_Task prompt_. Your task is to find every line of the data that holds the string "thresholds" and copy it.
*** Records for this task Section Begins ***
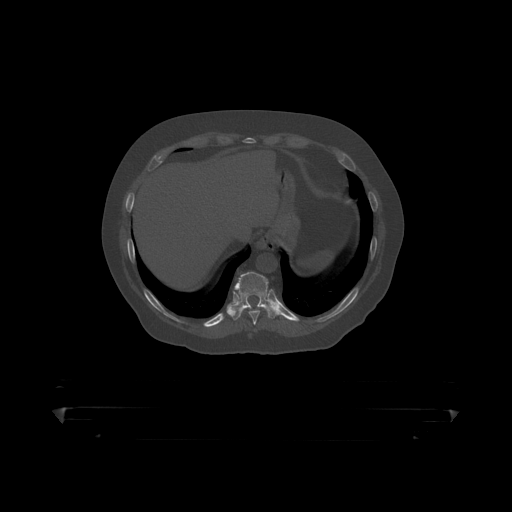
CT including the spine, one axial slice; bone window (W 1800 / L 400 HU); 1.25 mm slice thickness; 512 × 512 image matrix, field of view 650 × 650 mm. Patient: male, 60 years. Case-level facts recorded for this patient, not image findings: primary cancer: prostate.
Outlined on this slice (semi-automatically segmented with operator editing):
- T10 vertebra: box from (x=235, y=272) to (x=279, y=318) px
- T9 vertebra: (x=246, y=305)–(x=264, y=319)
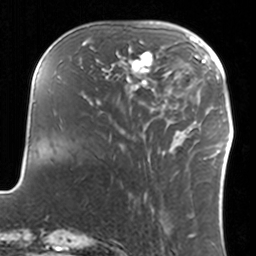
Breast MRI, one axial slice. Cropped to one breast. Dynamic contrast-enhanced series, time point 2 of 7 at this slice position (early post-contrast). 3 T. TE 1.7 ms, TR 4 ms. 1 mm slice thickness. 256 × 256 image matrix, field of view 170 × 170 mm. Female patient.
Annotated regions visible in this slice (semi-automatically segmented with operator editing):
- enhancing-tissue mask used for the functional tumour volume (all voxels passing the contrast-enhancement thresholds inside the analysis volume; usually the tumour): bounding box [x1, y1, x2, y2] px = [108, 40, 159, 91]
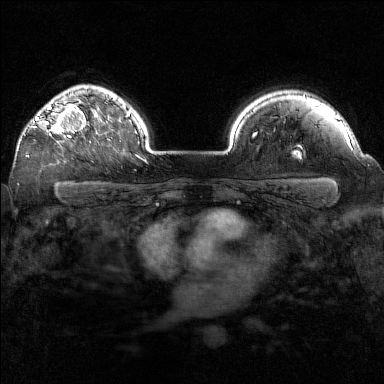
Breast MRI (dynamic contrast-enhanced), one axial slice; slice 119 of 160 in the series (ordered by position); dynamic contrast-enhanced series, time point 2 of 7 at this slice position (early post-contrast); 1.5 T; TE 1.8 ms, TR 5 ms; 1 mm slice thickness; 384 × 384 image matrix, field of view 320 × 320 mm. Female patient.
Outlined on this slice (semi-automatic segmentation, software-assisted and operator-edited):
- enhancing-tissue mask used for the functional tumour volume (all voxels passing the contrast-enhancement thresholds inside the analysis volume; usually the tumour): bounding box (x1, y1, x2, y2) in pixels: (33, 101, 91, 143)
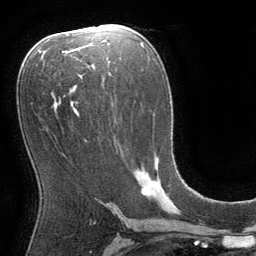
Breast MRI (dynamic contrast-enhanced), one axial slice. Slice 42 of 64 in the series (ordered by position). Cropped to one breast. Dynamic contrast-enhanced series, time point 2 of 8 at this slice position (early post-contrast). 1.5 T. TE 3 ms, TR 6.2 ms. 2.5 mm slice thickness. 256 × 256 image matrix. Female patient.
Structures marked on this image (semi-automatic segmentation, software-assisted and operator-edited):
- enhancing-tissue mask used for the functional tumour volume (all voxels passing the contrast-enhancement thresholds inside the analysis volume; usually the tumour): bounding box [x1, y1, x2, y2] px = [141, 166, 157, 196]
*** Records for this task Section Ends ***
_Finished task_.
- enhancing-tissue mask used for the functional tumour volume (all voxels passing the contrast-enhancement thresholds inside the analysis volume; usually the tumour): bounding box [x1, y1, x2, y2] px = [108, 40, 159, 91]
- enhancing-tissue mask used for the functional tumour volume (all voxels passing the contrast-enhancement thresholds inside the analysis volume; usually the tumour): bounding box (x1, y1, x2, y2) in pixels: (33, 101, 91, 143)
- enhancing-tissue mask used for the functional tumour volume (all voxels passing the contrast-enhancement thresholds inside the analysis volume; usually the tumour): bounding box [x1, y1, x2, y2] px = [141, 166, 157, 196]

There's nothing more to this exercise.